**MATERIALS PROVIDED**
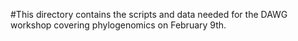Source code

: #This directory contains the scripts and data needed for the DAWG workshop covering phylogenomics on February 9th. 
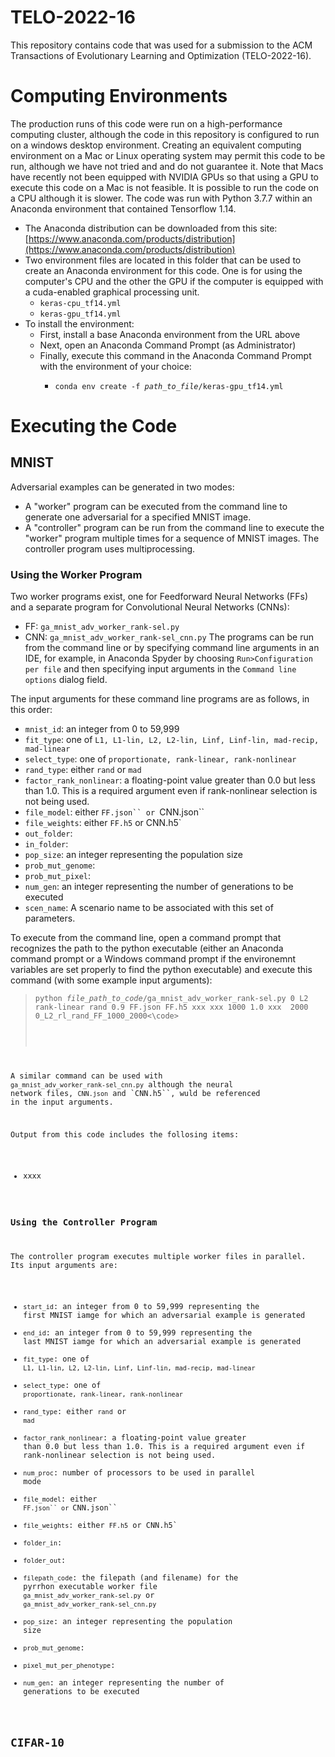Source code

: # TELO-2022-16

This repository contains code that was used for a submission to the ACM Transactions of Evolutionary Learning and Optimization (TELO-2022-16).

# Computing Environments

The production runs of this code were run on a high-performance computing cluster, although the code in this repository is configured to run on a windows desktop environment.  Creating an equivalent computing environment on a Mac or Linux operating system may permit this code to be run, although we have not tried and and do not guarantee it.  Note that Macs have recently not been equipped with NVIDIA GPUs so that using a GPU to execute this code on a Mac is not feasible.  It is possible to run the code on a CPU although it is slower.  The code was run with Python 3.7.7 within an Anaconda environment that contained Tensorflow 1.14.  

- The Anaconda distribution can be downloaded from this site: [https://www.anaconda.com/products/distribution](https://www.anaconda.com/products/distribution)
- Two environment files are located in this folder that can be used to create an Anaconda environment for this code.  One is for using the computer's CPU and the other the GPU if the computer is equipped with a cuda-enabled graphical processing unit.
  - `keras-cpu_tf14.yml`
  - `keras-gpu_tf14.yml`
- To install the environment:
  - First, install a base Anaconda environment from the URL above
  - Next, open an Anaconda Command Prompt (as Administrator)
  - Finally, execute this command in the Anaconda Command Prompt with the environment of your choice:
    - <pre><code>conda env create -f <em>path_to_file</em>/keras-gpu_tf14.yml</code></pre>

# Executing the Code

## MNIST

Adversarial examples can be generated in two modes: 

- A "worker" program can be executed from the command line to generate one adversarial for a specified MNIST image.
- A "controller" program can be run from the command line to execute the "worker" program multiple times for a sequence of MNIST images.  The controller program uses multiprocessing.

### Using the Worker Program

Two worker programs exist, one for Feedforward Neural Networks  (FFs) and a separate program for Convolutional Neural Networks (CNNs):
- FF: `ga_mnist_adv_worker_rank-sel.py`
- CNN: `ga_mnist_adv_worker_rank-sel_cnn.py`
The programs can be run from the command line or by specifying command line arguments in an IDE, for example, in Anaconda Spyder by choosing ``Run>Configuration per file`` and then specifying input arguments in the ``Command line options`` dialog field.

The input arguments for these command line programs are as follows, in this order:
- `mnist_id`: an integer from 0 to 59,999
- `fit_type`: one of `L1, L1-lin, L2, L2-lin, Linf, Linf-lin, mad-recip, mad-linear`
- `select_type`: one of `proportionate, rank-linear, rank-nonlinear`
- `rand_type`: either `rand` or `mad`
- `factor_rank_nonlinear`: a floating-point value greater than 0.0 but less than 1.0.  This is a required argument even if rank-nonlinear selection is not being used.
- `file_model`: either `FF.json`` or `CNN.json``
- `file_weights`: either `FF.h5` or CNN.h5`
- `out_folder`: 
- `in_folder`:
- `pop_size`: an integer representing the population size
- `prob_mut_genome`:
- `prob_mut_pixel`:
- `num_gen`: an integer representing the number of generations to be executed
- `scen_name`: A scenario name to be associated with this set of parameters.

To execute from the command line, open a command  prompt that recognizes the path to the python executable (either an Anaconda command prompt or a Windows command prompt if the environemnt variables are set properly to find the python executable) and execute this command (with some example input arguments):
><pre><code>python <em>file_path_to_code</em>/ga_mnist_adv_worker_rank-sel.py 0 L2 rank-linear rand 0.9 FF.json FF.h5 xxx xxx 1000 1.0 xxx  2000 0_L2_rl_rand_FF_1000_2000<\code></pre>
A similar command can be used with `ga_mnist_adv_worker_rank-sel_cnn.py` although the neural network files, `CNN.json` and `CNN.h5``, wuld be referenced in the input arguments.

Output from this code includes the follosing items:
- xxxx


### Using the Controller Program

The controller program executes multiple worker files in parallel.  Its input arguments are:
- `start_id`: an integer from 0 to 59,999 representing the first MNIST iamge for which an adversarial example is generated
- `end_id`: an integer from 0 to 59,999 representing the last MNIST iamge for which an adversarial example is generated
- `fit_type`: one of `L1, L1-lin, L2, L2-lin, Linf, Linf-lin, mad-recip, mad-linear`
- `select_type`: one of `proportionate, rank-linear, rank-nonlinear`
- `rand_type`: either `rand` or `mad`
- `factor_rank_nonlinear`: a floating-point value greater than 0.0 but less than 1.0.  This is a required argument even if rank-nonlinear selection is not being used.
- `num_proc`: number of processors to be used in parallel mode
- `file_model`: either `FF.json`` or `CNN.json``
- `file_weights`: either `FF.h5` or CNN.h5`
- `folder_in`: 
- `folder_out`:
- `filepath_code`: the filepath (and filename) for the pyrrhon executable worker file `ga_mnist_adv_worker_rank-sel.py` or `ga_mnist_adv_worker_rank-sel_cnn.py`
- `pop_size`: an integer representing the population size
- `prob_mut_genome`:
- `pixel_mut_per_phenotype`:
- `num_gen`: an integer representing the number of generations to be executed




## CIFAR-10
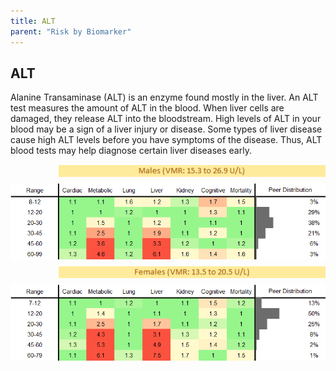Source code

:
 ```yaml
---
title: ALT
parent: "Risk by Biomarker"
---
```



## ALT


Alanine Transaminase (ALT) is an enzyme found mostly in the liver. An ALT test measures the amount of ALT in the blood. When liver cells are damaged, they release ALT into the bloodstream. High levels of ALT in your blood may be a sign of a liver injury or disease. Some types of liver disease cause high ALT levels before you have symptoms of the disease. Thus, ALT blood tests may help diagnose certain liver diseases early.

<div style="display: flex; flex-direction: column; gap: 10px;">

  <img src="/assets/images/vmrbiomarker_alt__male.png" alt="ALT VMR Male" style="margin-left: 15%">
  <img src="/assets/images/rr_alt__male.png" alt="ALT RR Male">

  <img src="/assets/images/vmrbiomarker_alt__female.png" alt="ALT VMR Female" style="margin-left: 15%; ">
  <img src="/assets/images/rr_alt__female.png" alt="ALT RR Female">

</div>



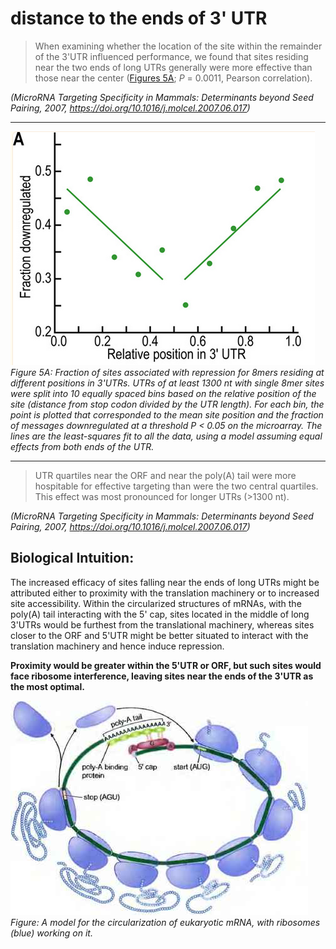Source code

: # distance to the ends of 3' UTR

> When examining whether the location of the site within the remainder of the 3'UTR influenced performance, we found that sites residing near the two ends of long UTRs generally were more effective than those near the center ([Figures 5A](https://www.ncbi.nlm.nih.gov/pmc/articles/PMC3800283/figure/F5/); _P_ = 0.0011, Pearson correlation).

_(MicroRNA Targeting Specificity in Mammals: Determinants beyond Seed Pairing, 2007, https://doi.org/10.1016/j.molcel.2007.06.017)_

---

![](../images/distance_to_ends.png)
_Figure 5A: Fraction of sites associated with repression for 8mers residing at different positions in 3'UTRs. UTRs of at least 1300 nt with single 8mer sites were split into 10 equally spaced bins based on the relative position of the site (distance from stop codon divided by the UTR length). For each bin, the point is plotted that corresponded to the mean site position and the fraction of messages downregulated at a threshold _P_ < 0.05 on the microarray. The lines are the least-squares fit to all the data, using a model assuming equal effects from both ends of the UTR._

---

>UTR quartiles near the ORF and near the poly(A) tail were more hospitable for effective targeting than were the two central quartiles. This effect was most pronounced for longer UTRs (>1300 nt).

_(MicroRNA Targeting Specificity in Mammals: Determinants beyond Seed Pairing, 2007, https://doi.org/10.1016/j.molcel.2007.06.017)_

## Biological Intuition:

The increased efficacy of sites falling near the ends of long UTRs might be attributed either to proximity with the translation machinery or to increased site accessibility. Within the circularized structures of mRNAs, with the poly(A) tail interacting with the 5' cap, sites located in the middle of long 3'UTRs would be furthest from the translational machinery, whereas sites closer to the ORF and 5'UTR might be better situated to interact with the translation machinery and hence induce repression.

**Proximity would be greater within the 5'UTR or ORF, but such sites would face ribosome interference, leaving sites near the ends of the 3'UTR as the most optimal.**

![](../images/circRNA.jpg)
_Figure: A model for the circularization of eukaryotic mRNA, with ribosomes (blue) working on it._
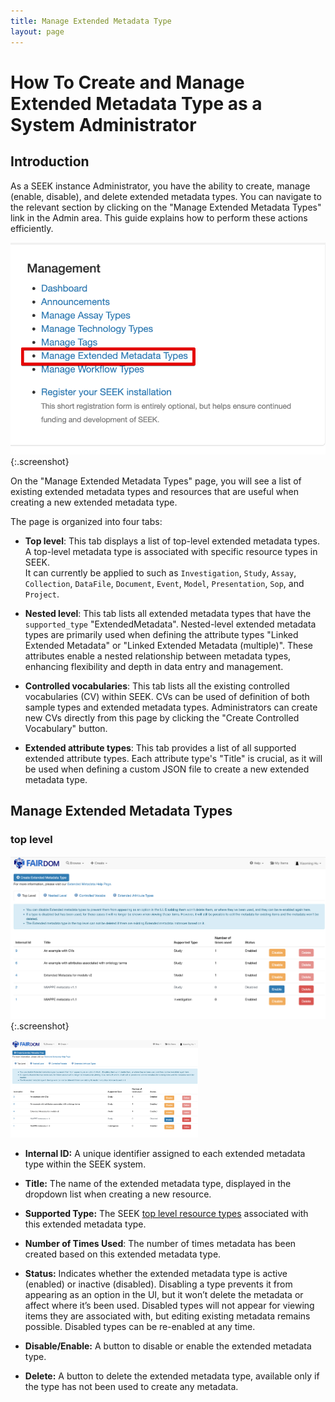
 ```yaml
---
title: Manage Extended Metadata Type
layout: page
---
```


# How To Create and Manage Extended Metadata Type as a System Administrator

## Introduction

As a SEEK instance Administrator, you have the ability to create, manage (enable, disable), and delete extended metadata types. You can navigate to the relevant section by clicking on the "Manage Extended Metadata Types" link in the Admin area. This guide explains how to perform these actions efficiently.

![](/images/user-guide/extended-metadata/emt-management.png)
{:.screenshot}

On the "Manage Extended Metadata Types" page, you will see a list of existing extended metadata types and resources that are useful when creating a new extended metadata type.

The page is organized into four tabs:

- **Top level**: This tab displays a list of top-level extended metadata types. A top-level metadata type is associated with specific resource types in SEEK. <br> It can currently be applied to such as  `Investigation`, `Study`, `Assay`, `Collection`, `DataFile`, `Document`, `Event`, `Model`, `Presentation`, `Sop`, and `Project`.



- **Nested level**: This tab lists all extended metadata types that have the `supported_type` "ExtendedMetadata". Nested-level extended metadata types are primarily used when defining the attribute types "Linked Extended Metadata" or "Linked Extended Metadata (multiple)". These attributes enable a nested relationship between metadata types, enhancing flexibility and depth in data entry and management.


- **Controlled vocabularies**: This tab lists all the existing controlled vocabularies (CV) within SEEK. CVs can be used of definition of both sample types and extended metadata types. Administrators can create new CVs directly from this page by clicking the "Create Controlled Vocabulary" button.


- **Extended attribute types**: This tab provides a list of all supported extended attribute types. Each attribute type's "Title" is crucial, as it will be used when defining a custom JSON file to create a new extended metadata type.


## Manage Extended Metadata Types

### top level


![](/images/user-guide/extended-metadata/emt-top-level-tab.png)
{:.screenshot}

<img src="/images/user-guide/extended-metadata/emt-top-level-tab.png" alt="emt-top-level-tab" width="300">


* **Internal ID:** A unique identifier assigned to each extended metadata type within the SEEK system.


* **Title:** The name of the extended metadata type, displayed in the dropdown list when creating a new resource.


* **Supported Type:** The SEEK [top level resource types](#top-level) associated with this extended metadata type. 


* **Number of Times Used**: The number of times metadata has been created based on this extended metadata type.


* **Status:** Indicates whether the extended metadata type is active (enabled) or inactive (disabled). Disabling a type prevents it from appearing as an option in the UI, but it won’t delete the metadata or affect where it’s been used. Disabled types will not appear for viewing items they are associated with, but editing existing metadata remains possible. Disabled types can be re-enabled at any time.


* **Disable/Enable:**  A button to disable or enable the extended metadata type.


* **Delete:**  A button to delete the extended metadata type, available only if the type has not been used to create any metadata.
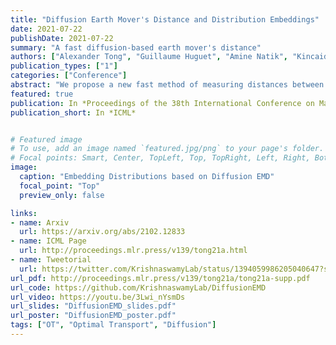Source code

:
 ```yaml
---
title: "Diffusion Earth Mover's Distance and Distribution Embeddings"
date: 2021-07-22
publishDate: 2021-07-22
summary: "A fast diffusion-based earth mover's distance"
authors: ["Alexander Tong", "Guillaume Huguet", "Amine Natik", "Kincaid MacDonald", "Manik Kuchroo", "Ronald Coifman", "Guy Wolf", "Smita Krishnaswamy"]
publication_types: ["1"]
categories: ["Conference"]
abstract: "We propose a new fast method of measuring distances between large numbers of related high dimensional datasets called the Diffusion Earth Mover's Distance (EMD). We model the datasets as distributions supported on common data graph that is derived from the affinity matrix computed on the combined data. In such cases where the graph is a discretization of an underlying Riemannian closed manifold, we prove that Diffusion EMD is topologically equivalent to the standard EMD with a geodesic ground distance. Diffusion EMD can be computed in $\tilde{O}(n)$ time and is more accurate than similarly fast algorithms such as tree-based EMDs. We also show Diffusion EMD is fully differentiable, making it amenable to future uses in gradient-descent frameworks such as deep neural networks. Finally, we demonstrate an application of Diffusion EMD to single cell data collected from 210 COVID-19 patient samples at Yale New Haven Hospital. Here, Diffusion EMD can derive distances between patients on the manifold of cells at least two orders of magnitude faster than equally accurate methods. This distance matrix between patients can be embedded into a higher level patient manifold which uncovers structure and heterogeneity in patients. More generally, Diffusion EMD is applicable to all datasets that are massively collected in parallel in many medical and biological systems."
featured: true
publication: In *Proceedings of the 38th International Conference on Machine Learning*
publication_short: In *ICML*


# Featured image
# To use, add an image named `featured.jpg/png` to your page's folder.
# Focal points: Smart, Center, TopLeft, Top, TopRight, Left, Right, BottomLeft, Bottom, BottomRight.
image:
  caption: "Embedding Distributions based on Diffusion EMD"
  focal_point: "Top"
  preview_only: false

links:
- name: Arxiv
  url: https://arxiv.org/abs/2102.12833
- name: ICML Page
  url: http://proceedings.mlr.press/v139/tong21a.html
- name: Tweetorial
  url: https://twitter.com/KrishnaswamyLab/status/1394059986205040647?s=20&t=h5eFpIa32tuxT8HrUEmbng
url_pdf: http://proceedings.mlr.press/v139/tong21a/tong21a-supp.pdf
url_code: https://github.com/KrishnaswamyLab/DiffusionEMD
url_video: https://youtu.be/3Lwi_nYsmDs
url_slides: "DiffusionEMD_slides.pdf"
url_poster: "DiffusionEMD_poster.pdf"
tags: ["OT", "Optimal Transport", "Diffusion"]
---
```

**ASSIGNMENT**
Would you copy out each line of the records above where the word "arguments" occurs?

**REPLY**
The programs can be run from the command line or by specifying command line arguments in an IDE, for example, in Anaconda Spyder by choosing ``Run>Configuration per file`` and then specifying input arguments in the ``Command line options`` dialog field.
The input arguments for these command line programs are as follows, in this order:
To execute from the command line, open a command  prompt that recognizes the path to the python executable (either an Anaconda command prompt or a Windows command prompt if the environemnt variables are set properly to find the python executable) and execute this command (with some example input arguments):
A similar command can be used with `ga_mnist_adv_worker_rank-sel_cnn.py` although the neural network files, `CNN.json` and `CNN.h5``, wuld be referenced in the input arguments.
The controller program executes multiple worker files in parallel.  Its input arguments are:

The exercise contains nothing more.